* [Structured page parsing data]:
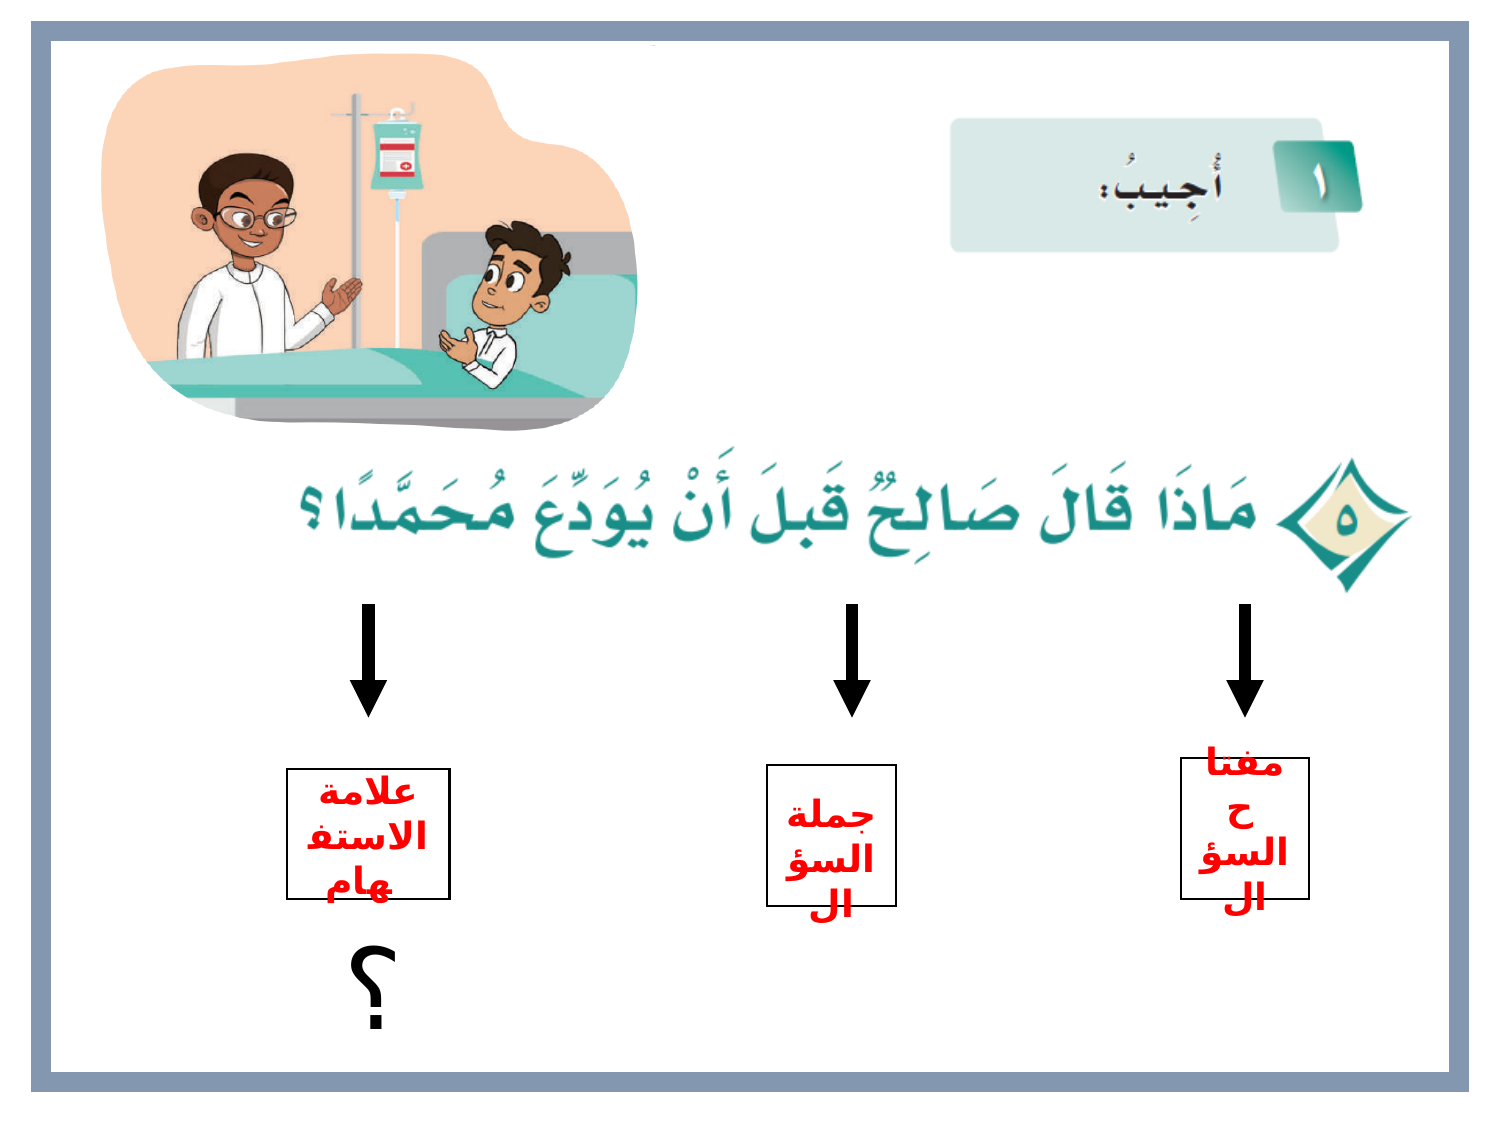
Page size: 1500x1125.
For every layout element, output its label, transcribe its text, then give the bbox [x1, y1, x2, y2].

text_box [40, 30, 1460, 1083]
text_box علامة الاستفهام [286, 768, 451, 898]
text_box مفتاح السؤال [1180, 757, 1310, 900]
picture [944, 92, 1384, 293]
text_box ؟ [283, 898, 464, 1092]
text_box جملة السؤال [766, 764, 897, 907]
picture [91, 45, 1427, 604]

---

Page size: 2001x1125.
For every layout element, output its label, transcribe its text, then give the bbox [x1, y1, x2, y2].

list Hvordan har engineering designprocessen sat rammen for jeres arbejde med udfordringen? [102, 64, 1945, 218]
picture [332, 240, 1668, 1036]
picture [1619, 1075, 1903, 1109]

* [Exercise instructions]:
Provide the count of lines in the data above containing "size", and nothing further.

* [Exercise response]:
2